══ TESTO DEL DOCUMENTO

Cerca

L'analisi dell'Istituto Cattaneo

Referendum, il flusso dei voti: quanto e dove hanno perso Pd e Forza Italia

5 Dicembre 2016

0
Referendum, il flusso dei voti: quanto e dove hanno perso Pd e Forza Italia

Il Pd paga il conto alla minoranza, elettorato di Forza Italia in libera uscita verso l'astensionismo e in parte confluisce sul
Sì. Voto M5S compatto, come un muro di granito. È lo scenario che emerge dall'analisi dei flussi elettorali elaborata dall'Istituto Cattaneo, analizzando l'andamento del Sì e del No.

"Se volessimo riassumere nel modo più sintetico possibile - con un tweet, spiega l'Istituto - potremmo dire che gli elettorati dei
partiti storici si frammentano mentre quello del (non) partito nuovo rivela una compattezza granitica". L'elettorato Pd, rileva l'analisi, "ha partecipato quasi interamente al voto. Nelle città del Nord e del Centro il peso della diaspora verso il No varia da un minimo di un quinto (20,3% a Firenze) a un massimo di un terzo (33% a Torino). Al Sud questo peso è in alcuni casi anche maggiore: a Napoli e a Palermo più del 40% degli elettori Pd ha respinto la riforma".

════
══ DATI FORNITI

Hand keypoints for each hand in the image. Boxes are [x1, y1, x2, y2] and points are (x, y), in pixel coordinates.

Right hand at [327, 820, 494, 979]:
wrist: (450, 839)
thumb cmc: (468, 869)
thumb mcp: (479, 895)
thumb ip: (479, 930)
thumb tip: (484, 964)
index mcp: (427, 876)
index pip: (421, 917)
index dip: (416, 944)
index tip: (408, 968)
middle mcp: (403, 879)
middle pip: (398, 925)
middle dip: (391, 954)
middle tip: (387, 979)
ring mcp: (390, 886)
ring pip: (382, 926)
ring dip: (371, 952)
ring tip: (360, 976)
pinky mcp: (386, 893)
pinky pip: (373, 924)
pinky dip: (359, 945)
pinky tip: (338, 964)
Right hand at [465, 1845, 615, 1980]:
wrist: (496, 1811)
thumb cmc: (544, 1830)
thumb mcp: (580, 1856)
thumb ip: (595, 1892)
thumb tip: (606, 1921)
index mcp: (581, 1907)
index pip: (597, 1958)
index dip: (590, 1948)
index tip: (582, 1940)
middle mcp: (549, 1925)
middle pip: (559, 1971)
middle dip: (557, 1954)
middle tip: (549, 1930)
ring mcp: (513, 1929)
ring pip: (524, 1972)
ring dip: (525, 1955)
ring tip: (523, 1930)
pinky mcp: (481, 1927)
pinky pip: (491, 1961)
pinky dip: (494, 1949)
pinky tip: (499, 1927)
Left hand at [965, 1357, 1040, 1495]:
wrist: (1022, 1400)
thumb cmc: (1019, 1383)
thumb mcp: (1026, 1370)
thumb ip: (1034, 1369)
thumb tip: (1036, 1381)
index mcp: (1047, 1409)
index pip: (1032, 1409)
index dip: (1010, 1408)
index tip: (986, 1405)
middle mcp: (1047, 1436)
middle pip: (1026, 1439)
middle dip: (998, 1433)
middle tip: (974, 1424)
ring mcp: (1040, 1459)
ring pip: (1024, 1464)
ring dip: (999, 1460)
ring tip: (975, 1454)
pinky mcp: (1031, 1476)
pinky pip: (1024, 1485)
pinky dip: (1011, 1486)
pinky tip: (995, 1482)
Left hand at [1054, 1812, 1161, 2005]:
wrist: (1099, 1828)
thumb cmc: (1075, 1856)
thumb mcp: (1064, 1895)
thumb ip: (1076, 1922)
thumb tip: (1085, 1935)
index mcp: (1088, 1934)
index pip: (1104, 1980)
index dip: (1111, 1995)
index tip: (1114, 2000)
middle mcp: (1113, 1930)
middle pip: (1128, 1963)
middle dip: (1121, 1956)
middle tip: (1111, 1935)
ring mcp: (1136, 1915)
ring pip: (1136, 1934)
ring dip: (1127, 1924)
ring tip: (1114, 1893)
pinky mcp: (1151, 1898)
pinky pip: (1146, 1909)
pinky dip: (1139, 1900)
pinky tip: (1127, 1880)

════

> **CONSEGNA A**
Nell'articolo sul referendum, qual è il peso della diaspora degli elettori Pd verso il No a Firenze?
> **CONSEGNA B**
Per favore, riporta dall'articolo sul referendum il passo che va da "Il Pd paga il" fino a "Sì e del No." compreso.
Le voci non hanno alcun ruolo in questo lavoro.

> **RISPOSTA A**
Il 20,3%.

> **RISPOSTA B**
Il Pd paga il conto alla minoranza, elettorato di Forza Italia in libera uscita verso l'astensionismo e in parte confluisce sul
Sì. Voto M5S compatto, come un muro di granito. È lo scenario che emerge dall'analisi dei flussi elettorali elaborata dall'Istituto Cattaneo, analizzando l'andamento del Sì e del No.